*** Opening Extracted entries ***

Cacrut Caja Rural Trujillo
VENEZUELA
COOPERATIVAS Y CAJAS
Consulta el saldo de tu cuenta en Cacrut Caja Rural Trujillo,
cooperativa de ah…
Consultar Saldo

*** Closing Extracted entries ***

### Exercise aim
Reproduce every line of the data above word for word, keeping the original spelling, punctuation, and line breaks.

### Response to this exercise
Cacrut Caja Rural Trujillo
VENEZUELA
COOPERATIVAS Y CAJAS
Consulta el saldo de tu cuenta en Cacrut Caja Rural Trujillo,
cooperativa de ah…
Consultar Saldo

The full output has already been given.